If you're injured at work and your employer is found to be at fault in some way for your injuries, you'll want to talk to a workers comp attorney Omaha residents can trust. But what are some of the most popular reasons for hiring a lawyer in these cases? To lower your risk of an on-the-job accident and to better understand just how prevalent these incidents are, we're taking a closer look at some of the most common workplace injuries and how they occur.
Causes of the Most Common Workplace Injuries
It might surprise you to learn that a substantial portion of work injuries aren't due to employer negligence or preventable accidents. The National Safety Council reports that 33.5% of workplace injuries are related to overexertion or overuse. Repetitive motions or behaviors like lifting, pushing, carrying, pulling, throwing, and lowering can often result in these types of injuries.
Slip and Fall Injuries
The National Floor Safety Institute reports that slips and falls are the leading cause of workers' compensation claims. They're also the primary cause of occupational injury for workers over the age of 55, but younger workers can also be seriously hurt in this manner. Whether due to a wet floor, misplaced objects and debris, faulty equipment, or a fall from an elevated area, these workplace incidents can result in anything from broken bones and sprains to nerve damage and traumatic brain injuries (TBIs).

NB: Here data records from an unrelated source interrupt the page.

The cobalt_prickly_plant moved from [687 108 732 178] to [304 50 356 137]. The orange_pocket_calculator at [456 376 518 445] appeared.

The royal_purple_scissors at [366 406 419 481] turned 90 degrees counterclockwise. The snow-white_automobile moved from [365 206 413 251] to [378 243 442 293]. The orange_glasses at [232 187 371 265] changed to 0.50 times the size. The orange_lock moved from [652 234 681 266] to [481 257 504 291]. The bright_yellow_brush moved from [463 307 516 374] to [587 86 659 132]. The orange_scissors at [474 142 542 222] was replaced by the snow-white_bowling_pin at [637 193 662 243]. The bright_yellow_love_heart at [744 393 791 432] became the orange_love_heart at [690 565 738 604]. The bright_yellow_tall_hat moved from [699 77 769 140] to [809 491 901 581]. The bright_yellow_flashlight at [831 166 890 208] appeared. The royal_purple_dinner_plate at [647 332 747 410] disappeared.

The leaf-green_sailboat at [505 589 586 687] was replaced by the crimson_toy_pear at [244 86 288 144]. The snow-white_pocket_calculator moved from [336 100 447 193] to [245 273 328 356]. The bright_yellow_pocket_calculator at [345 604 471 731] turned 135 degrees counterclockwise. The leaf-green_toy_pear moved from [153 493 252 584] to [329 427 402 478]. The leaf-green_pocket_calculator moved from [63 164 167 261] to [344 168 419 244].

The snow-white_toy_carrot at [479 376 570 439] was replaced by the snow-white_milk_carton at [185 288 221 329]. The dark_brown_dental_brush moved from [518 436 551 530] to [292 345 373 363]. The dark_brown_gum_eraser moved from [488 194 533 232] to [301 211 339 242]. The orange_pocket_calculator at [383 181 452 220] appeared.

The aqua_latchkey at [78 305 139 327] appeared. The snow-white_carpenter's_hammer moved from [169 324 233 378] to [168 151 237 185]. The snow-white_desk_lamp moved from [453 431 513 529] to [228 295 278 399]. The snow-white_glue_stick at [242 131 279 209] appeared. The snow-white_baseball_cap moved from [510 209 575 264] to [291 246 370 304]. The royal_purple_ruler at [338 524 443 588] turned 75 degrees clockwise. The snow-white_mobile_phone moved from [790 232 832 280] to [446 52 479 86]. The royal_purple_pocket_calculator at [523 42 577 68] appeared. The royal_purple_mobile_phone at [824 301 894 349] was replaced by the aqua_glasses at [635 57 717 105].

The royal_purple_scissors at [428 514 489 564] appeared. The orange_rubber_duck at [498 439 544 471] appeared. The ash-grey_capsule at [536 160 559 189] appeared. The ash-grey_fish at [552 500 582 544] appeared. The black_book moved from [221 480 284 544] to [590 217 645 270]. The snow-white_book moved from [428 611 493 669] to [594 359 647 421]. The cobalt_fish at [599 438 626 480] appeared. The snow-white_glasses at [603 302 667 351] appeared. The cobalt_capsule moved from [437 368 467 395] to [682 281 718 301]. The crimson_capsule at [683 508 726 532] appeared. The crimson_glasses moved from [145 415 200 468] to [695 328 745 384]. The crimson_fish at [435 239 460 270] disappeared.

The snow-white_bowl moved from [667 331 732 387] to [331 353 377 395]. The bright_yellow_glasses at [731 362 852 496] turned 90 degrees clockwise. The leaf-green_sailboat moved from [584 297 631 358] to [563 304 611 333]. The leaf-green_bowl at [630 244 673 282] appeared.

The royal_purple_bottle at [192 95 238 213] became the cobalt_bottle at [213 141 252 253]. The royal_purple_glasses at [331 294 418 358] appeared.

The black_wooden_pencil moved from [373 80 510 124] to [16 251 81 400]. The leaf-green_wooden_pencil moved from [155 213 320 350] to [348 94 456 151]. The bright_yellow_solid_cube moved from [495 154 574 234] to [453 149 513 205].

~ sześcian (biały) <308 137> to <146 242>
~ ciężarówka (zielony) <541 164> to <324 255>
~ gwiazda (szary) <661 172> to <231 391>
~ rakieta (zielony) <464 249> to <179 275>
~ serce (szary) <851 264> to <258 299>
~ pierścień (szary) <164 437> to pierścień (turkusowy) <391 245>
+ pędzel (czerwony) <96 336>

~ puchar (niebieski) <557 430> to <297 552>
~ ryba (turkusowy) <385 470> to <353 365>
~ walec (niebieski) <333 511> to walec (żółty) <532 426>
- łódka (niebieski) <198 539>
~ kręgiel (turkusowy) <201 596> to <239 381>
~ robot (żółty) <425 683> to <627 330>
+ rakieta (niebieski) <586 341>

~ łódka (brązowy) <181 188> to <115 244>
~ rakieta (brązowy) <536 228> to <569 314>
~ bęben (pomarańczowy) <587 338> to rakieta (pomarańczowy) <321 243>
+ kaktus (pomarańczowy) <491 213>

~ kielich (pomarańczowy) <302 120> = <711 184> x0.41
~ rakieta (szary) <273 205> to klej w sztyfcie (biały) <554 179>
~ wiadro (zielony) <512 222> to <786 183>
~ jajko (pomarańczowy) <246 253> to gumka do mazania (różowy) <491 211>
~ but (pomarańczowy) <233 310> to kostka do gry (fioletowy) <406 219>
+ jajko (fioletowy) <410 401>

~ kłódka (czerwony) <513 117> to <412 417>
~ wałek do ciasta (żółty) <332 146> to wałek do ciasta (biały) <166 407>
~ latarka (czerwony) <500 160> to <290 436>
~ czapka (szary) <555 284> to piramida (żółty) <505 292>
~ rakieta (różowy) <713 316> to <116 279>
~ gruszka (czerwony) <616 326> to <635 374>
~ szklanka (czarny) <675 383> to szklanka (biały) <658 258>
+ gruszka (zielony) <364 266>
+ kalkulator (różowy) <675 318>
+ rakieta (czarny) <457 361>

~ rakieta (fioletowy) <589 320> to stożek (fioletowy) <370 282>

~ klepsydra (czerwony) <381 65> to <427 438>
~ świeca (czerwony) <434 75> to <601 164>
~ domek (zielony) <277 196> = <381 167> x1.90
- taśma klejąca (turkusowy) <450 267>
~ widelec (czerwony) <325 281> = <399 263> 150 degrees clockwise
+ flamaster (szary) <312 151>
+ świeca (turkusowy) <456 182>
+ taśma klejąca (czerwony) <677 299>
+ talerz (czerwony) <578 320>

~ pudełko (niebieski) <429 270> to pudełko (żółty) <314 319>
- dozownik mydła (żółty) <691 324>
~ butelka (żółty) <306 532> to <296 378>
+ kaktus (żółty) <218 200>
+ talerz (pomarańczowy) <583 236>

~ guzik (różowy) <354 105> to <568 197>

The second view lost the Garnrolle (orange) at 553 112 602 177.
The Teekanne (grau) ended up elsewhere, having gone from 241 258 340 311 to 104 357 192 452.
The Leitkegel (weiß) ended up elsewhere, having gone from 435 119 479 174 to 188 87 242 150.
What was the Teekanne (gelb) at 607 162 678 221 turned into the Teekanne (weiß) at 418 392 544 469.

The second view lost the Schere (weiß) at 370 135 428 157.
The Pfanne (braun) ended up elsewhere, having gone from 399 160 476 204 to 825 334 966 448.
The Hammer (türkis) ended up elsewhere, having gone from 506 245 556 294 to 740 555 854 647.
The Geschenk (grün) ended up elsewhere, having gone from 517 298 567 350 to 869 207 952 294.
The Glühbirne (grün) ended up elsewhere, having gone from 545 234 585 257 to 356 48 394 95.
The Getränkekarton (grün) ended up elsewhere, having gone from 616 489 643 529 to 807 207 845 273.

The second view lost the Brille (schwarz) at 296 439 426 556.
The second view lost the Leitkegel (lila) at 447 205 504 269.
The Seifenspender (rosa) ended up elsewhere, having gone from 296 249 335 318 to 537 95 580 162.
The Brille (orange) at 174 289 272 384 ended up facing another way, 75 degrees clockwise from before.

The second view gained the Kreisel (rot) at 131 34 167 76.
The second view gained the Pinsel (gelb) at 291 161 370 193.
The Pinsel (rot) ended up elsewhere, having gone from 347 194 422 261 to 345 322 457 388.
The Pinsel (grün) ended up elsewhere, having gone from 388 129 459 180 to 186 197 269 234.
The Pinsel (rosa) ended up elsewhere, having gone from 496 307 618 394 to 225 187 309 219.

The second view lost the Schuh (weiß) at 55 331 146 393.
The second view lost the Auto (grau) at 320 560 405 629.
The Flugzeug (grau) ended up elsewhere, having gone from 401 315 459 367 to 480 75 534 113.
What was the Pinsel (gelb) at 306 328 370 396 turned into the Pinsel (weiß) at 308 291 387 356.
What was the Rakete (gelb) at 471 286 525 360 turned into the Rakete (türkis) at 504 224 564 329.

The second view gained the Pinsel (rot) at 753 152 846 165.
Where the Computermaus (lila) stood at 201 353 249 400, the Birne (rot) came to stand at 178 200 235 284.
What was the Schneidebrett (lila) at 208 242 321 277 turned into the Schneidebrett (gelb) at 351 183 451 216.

Injuries that result from contact with equipment or objects are the third leading cause of non-fatal injuries involving days away from work, according to the National Safety Council. These injuries are also the fourth leading cause of workplace fatalities. Contact injuries occur when a worker is harmed by work equipment or objects found on the job site. For example, if a worker is struck by a moving or falling object, crushed or squeezed by equipment, or caught under a collapsing structure, their subsequent injuries would fall under this category. The majority of contact injuries occur in the upper extremities (mostly in the hands), but the lower extremities (like the feet and legs) and the head can also become injured.
Of course, these are far from the only incidents on the job that can result in common workplace injuries. Vehicle accidents and even workplace violence can also cause serious injuries that will require immediate medical attention.
To that end, seeking out medical care is the first thing you should do after becoming injured at work. But in these aforementioned examples, your next step should be to officially report the incident and contact an experienced lawyer. While not every situation may not necessitate going to court, it's important that your rights are protected during this time.
If you do file a workers' compensation claim or personal injury claim, you'll want to work with an attorney to ensure the process goes smoothly. Although no one can guarantee a certain outcome, having legal representation will provide you with the counsel you need to move forward following your workplace accident.